Exercise. Using "time" as the search string, find the matching lines below and copy them.

======== Records to process ========

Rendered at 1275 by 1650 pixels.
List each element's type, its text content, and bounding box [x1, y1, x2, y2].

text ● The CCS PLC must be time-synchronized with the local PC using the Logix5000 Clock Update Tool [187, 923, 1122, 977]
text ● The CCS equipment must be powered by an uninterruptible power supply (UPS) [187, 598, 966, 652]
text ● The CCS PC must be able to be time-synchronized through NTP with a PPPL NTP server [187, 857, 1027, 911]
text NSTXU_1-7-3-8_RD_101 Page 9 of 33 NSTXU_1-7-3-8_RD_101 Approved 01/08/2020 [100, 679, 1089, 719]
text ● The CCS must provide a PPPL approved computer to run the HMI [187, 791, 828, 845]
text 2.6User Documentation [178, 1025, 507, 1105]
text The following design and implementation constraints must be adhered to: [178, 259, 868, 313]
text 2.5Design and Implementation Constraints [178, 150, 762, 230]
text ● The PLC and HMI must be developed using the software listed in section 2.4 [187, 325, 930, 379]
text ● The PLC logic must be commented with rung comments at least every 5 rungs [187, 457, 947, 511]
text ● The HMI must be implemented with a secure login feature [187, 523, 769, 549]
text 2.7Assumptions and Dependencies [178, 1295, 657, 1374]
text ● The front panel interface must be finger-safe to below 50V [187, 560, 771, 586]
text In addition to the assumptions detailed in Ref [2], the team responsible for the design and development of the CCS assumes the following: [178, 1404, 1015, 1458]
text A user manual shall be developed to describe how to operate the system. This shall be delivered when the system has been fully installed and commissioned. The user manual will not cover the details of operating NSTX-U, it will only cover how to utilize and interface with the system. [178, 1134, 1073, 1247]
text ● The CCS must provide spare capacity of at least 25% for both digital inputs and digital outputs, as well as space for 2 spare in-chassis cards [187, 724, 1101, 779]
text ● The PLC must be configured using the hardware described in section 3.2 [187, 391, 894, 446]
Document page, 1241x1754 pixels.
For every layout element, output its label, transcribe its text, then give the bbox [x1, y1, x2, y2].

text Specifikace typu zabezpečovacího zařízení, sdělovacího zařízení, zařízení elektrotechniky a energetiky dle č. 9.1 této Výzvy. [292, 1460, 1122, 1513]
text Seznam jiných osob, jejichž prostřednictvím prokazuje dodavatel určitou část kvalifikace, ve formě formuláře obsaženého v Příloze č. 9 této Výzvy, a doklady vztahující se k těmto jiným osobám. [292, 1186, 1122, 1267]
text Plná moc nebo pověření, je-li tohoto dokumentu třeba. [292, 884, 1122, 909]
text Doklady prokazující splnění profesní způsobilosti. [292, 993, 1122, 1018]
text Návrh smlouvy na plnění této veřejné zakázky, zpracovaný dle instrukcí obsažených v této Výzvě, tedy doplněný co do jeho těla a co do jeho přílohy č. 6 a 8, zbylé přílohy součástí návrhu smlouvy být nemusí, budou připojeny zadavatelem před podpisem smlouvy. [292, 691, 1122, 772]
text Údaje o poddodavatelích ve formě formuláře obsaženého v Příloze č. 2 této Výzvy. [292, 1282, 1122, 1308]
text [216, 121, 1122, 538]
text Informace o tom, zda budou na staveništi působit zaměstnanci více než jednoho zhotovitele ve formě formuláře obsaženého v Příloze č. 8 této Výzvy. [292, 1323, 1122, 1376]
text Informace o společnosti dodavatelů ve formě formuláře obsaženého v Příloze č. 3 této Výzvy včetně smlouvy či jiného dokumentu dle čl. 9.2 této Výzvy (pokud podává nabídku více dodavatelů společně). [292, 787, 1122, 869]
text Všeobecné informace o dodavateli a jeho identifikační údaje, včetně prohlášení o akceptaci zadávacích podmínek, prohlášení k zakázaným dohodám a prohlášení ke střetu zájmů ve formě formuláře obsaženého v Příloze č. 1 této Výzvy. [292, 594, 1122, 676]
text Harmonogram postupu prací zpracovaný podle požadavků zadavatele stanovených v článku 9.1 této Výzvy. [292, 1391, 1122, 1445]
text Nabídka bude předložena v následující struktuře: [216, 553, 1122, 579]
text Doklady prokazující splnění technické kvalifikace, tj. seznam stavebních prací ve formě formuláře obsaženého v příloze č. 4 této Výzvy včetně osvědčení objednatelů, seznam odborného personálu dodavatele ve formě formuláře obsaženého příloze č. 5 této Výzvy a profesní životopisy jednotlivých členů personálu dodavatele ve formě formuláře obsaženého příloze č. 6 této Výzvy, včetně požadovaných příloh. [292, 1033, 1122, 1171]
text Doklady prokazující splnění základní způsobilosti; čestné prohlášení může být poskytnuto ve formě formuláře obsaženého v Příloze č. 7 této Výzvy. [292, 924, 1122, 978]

========

Response area.
text ● The CCS PLC must be time-synchronized with the local PC using the Logix5000 Clock Update Tool [187, 923, 1122, 977]
text ● The CCS PC must be able to be time-synchronized through NTP with a PPPL NTP server [187, 857, 1027, 911]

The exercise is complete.